Peki Türkiye açısından Sykes-Picot'un önemi nedir? Bilindiği gibi Sykes-Picot antlaşmasıyla Suriye ve bugünkü Irak'ın bir bölümü Fransa'ya; Irak ve bugünkü Suriye'nin bir bölümü de İngiltere'ye peşkeş çekiliyordu.
Osmanlı Devletinin küçük bir vilâyeti olan Musul ise önceleri Fransa'ya ardından da San Roma Konferansında İngiltere'ye bırakılmıştı.
Başbakan Davutoğlu'nun geçenlerde işaret ettiği gibi Suriye ve Türkiye arasındaki sınırlar olması gereken doğal sınırlar değil zorlama sınırlardır ve muhtemelen Türkiye bu yeni gelişmelerden istifade ederek doğal sınırlarına ulaşmayı hedeflemektedir.
Bu durumda İran güdümündeki Irak'ın Türkiye rahatsızlığının sebebi daha iyi anlaşıyor.
Artık Türkiye fiilen Musul'dadır ve Kuzey Irak'taki Kürt özerk yönetiminin bu durumdan pek de rahatsız olduğu söylenemez.
Türkiye'nin Musul'da kalıcı olması Kuzey Irak Kürt yönetiminin de işine yarayacaktır.
Çünkü Türkiye'nin Musul'da kalması durumunda ne çeşitli terör unsurları, ne Rusya, ne İran, ne de Irak, Bölgesel Kürt hükümetiyle savaşı kolay kolay göze alamayacaktır.
Muhtemelen bu gibi sebeplerle Barzani Türkiye'nin Musul'da kalması konusunda ısrarcıdır ve Sykes-Picot antlaşmasını yeniden gündeme getirişi de bu yüzdendir.
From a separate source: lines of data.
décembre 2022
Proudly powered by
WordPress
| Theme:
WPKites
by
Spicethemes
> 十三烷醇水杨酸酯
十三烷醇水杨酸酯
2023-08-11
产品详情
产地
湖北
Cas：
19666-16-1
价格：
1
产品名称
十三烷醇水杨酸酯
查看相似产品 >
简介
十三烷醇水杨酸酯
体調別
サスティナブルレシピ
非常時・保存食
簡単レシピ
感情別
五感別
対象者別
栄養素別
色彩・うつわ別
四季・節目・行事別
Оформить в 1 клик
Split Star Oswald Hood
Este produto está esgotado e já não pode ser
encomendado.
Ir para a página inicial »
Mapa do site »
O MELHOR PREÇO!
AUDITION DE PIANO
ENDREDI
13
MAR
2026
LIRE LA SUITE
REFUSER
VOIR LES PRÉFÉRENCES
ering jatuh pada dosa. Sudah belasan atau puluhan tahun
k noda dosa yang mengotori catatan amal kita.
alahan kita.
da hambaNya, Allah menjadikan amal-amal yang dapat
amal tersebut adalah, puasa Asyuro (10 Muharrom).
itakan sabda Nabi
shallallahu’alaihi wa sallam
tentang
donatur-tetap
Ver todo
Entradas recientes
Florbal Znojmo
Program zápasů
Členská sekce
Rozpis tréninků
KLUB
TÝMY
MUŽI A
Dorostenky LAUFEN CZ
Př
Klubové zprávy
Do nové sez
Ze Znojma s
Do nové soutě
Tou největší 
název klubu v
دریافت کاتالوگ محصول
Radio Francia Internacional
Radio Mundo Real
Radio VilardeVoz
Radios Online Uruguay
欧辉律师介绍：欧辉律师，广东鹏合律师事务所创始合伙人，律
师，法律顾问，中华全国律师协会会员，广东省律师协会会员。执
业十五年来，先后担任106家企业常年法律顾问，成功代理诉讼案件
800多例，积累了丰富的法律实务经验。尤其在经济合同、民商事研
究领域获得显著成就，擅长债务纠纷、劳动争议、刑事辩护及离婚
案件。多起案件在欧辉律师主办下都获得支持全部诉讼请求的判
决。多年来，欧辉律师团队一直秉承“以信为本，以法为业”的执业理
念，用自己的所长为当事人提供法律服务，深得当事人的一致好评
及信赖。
Başbakan Ahmet Davutoğlu'nun ABD Başkan Yardımcısı Joe Biden'la gerçekleştirdiği görüşme sonrasında yaptığı açıklamada“haritalar üzerinde tek tek bütün kritik bölgeleri ele aldık” ifadelerini kullanması bu noktada oldukça manidardır.
Anlaşılan ABD ve Türkiye, Musul ve Suriye'nin kuzeyiyle ilgili mevzuları masaya yatırmış durumda.
Irak Kürdistan Bölgesel Yönetimi Başkanı Mesud Barzani'nin de işaret ettiği gibi muhtemelen şu anda yeni bir Sykes Picot antlaşması imzalanmak üzere ve Türkiye bu antlaşmanın bir tarafı olmak konusunda oldukça kararlı.
Türkiye, çok eskiden beri Suriye sınırını adil bir şekilde onarmak ve Musul'da kalıcı bir barış unsuru olmak istiyor.
Türkiye'nin ve dünyanın âdil geleceği açısından ufukta yeni bir umut ışığı belirmiş durumda.
Türkiye'nin bu yeni konjonktürel durumu nasıl değerlendireceği ise merak konusu olmaya devam ediyor.